Wednesday, February 16, 2005

From rivalry to mergers

BUSINESS

Anglo-Dutch companies

Feb 10th 2005
From The Economist print edition

A brief history of the Anglo-Dutch business model

FOUR centuries ago, within 15 months of each other, the English and the Dutch set up rival East India companies. In 1826 a British foreign minister sent his country's ambassador in The Hague a (coded) message: “In matters of commerce the fault of the Dutch is offering too little and asking too much.” But business is business: why compete when you can combine? The two East India companies soon found it easier to trade in separate bits of Asia.

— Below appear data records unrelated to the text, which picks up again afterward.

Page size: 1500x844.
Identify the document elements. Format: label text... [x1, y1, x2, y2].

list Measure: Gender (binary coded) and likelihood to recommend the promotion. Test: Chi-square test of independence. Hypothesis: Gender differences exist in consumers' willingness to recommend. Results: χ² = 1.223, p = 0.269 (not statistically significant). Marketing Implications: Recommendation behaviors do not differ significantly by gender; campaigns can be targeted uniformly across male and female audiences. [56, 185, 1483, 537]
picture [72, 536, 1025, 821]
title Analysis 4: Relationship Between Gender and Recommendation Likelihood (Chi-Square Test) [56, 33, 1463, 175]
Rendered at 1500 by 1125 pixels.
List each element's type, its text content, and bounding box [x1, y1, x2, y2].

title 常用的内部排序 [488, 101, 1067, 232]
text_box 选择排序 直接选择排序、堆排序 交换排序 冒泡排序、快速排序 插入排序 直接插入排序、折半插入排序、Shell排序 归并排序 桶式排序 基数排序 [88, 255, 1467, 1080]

A century ago, the countries' rival oil companies agreed, as their joint history now puts it, that they “would do better working together”, and in 1907 created Royal Dutch/Shell. In the 1920s, Margarine Unie, a Dutch-led quasi-cartel, saw Lever Brothers extending from soap into food. In 1930 the pair became Unilever.

Much later came three other big Anglo-Dutch mergers. In 1993, Elsevier, a Dutch publisher, merged with Reed, a one-time paper firm that had spread into publishing. In 1999 British Steel and Hoogovens united as Corus, and Britain's Reckitt & Colman merged with a Dutch household-products rival, Benckiser.

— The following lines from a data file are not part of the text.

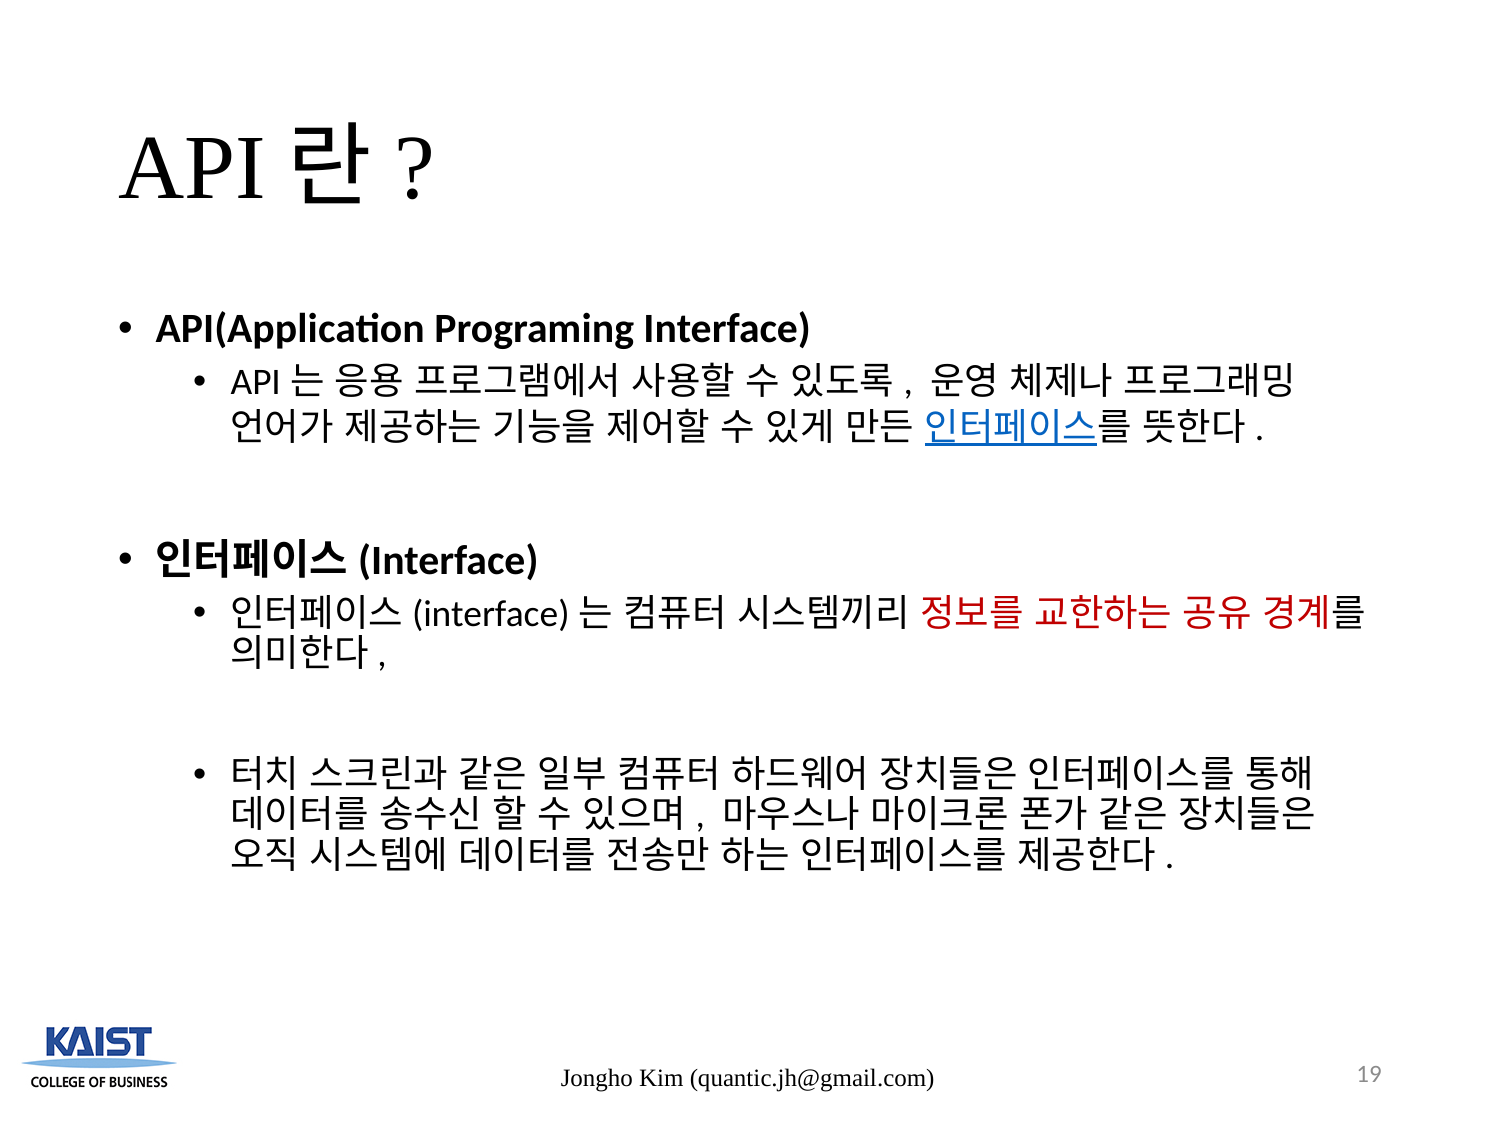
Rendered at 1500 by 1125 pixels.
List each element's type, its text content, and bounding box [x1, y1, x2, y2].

slide_number 19 [1059, 1042, 1397, 1103]
title API란? [103, 59, 1397, 278]
picture [9, 995, 187, 1118]
list API(Application Programing Interface) API는 응용 프로그램에서 사용할 수 있도록, 운영 체제나 프로그래밍 언어가 제공하는 기능을 제어할 수 있게 만든 인터페이스를 뜻한다. 인터페이스(Interface) 인터페이스(interface)는 컴퓨터 시스템끼리 정보를 교한하는 공유 경계를 의미한다, 터치 스크린과 같은 일부 컴퓨터 하드웨어 장치들은 인터페이스를 통해 데이터를 송수신 할 수 있으며, 마우스나 마이크론 폰가 같은 장치들은 오직 시스템에 데이터를 전송만 하는 인터페이스를 제공한다. [103, 299, 1397, 1014]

Reckitt Benckiser has been a success. Avoiding errors made by the others, the two firms were swiftly and fully integrated into one; this week it reported record profits. But elsewhere “national” stresses have sharpened business ones. Royal Dutch/Shell was a merger of operations only: the group is still 60% owned by its Dutch parent, 40% by its distinct British one. Only last October, under fire for its oil-reserve accounting, did the two decide to become one, Royal Dutch Shell PLC, listed in London but headquartered in The Hague. Reed Elsevier is still owned 50-50; up to 1999 it was also two warring boards and headquarters, until a new Dutch ex-Unilever chairman brought in a British boss and a unified management structure.

Corus set off in 1999 proclaiming unity, but with a carefully balanced Anglo-Dutch board and joint chief executives. It soon lost them, and $1.5 billion in its first 15 months. A new sole—and British—chief executive did not end the clashes, as Dutch profits were eaten by losses in Britain. In early 2003, the supervisory board (the new CEO plus three Dutchmen) that has a say in Corus's Dutch operations rejected the sale of some profitable aluminium plants there. Corus was at war with itself, a war ended only by the arrival of a new chief executive—from France.

Unilever avoided most such problems. Although it has two parents, Unilever NV and Unilever PLC, chaired by Antony Burgmans in Rotterdam and Patrick Cescau in London, the same people sit on both boards; each chairman is vice-chairman to the other (awkwardly, both are “co-chairman” of the group). But now Mr Burgmans will be non-executive chairman. Mr Cescau will be chief executive. He has one advantage: like his counterpart at Corus, he's neither British nor Dutch but French.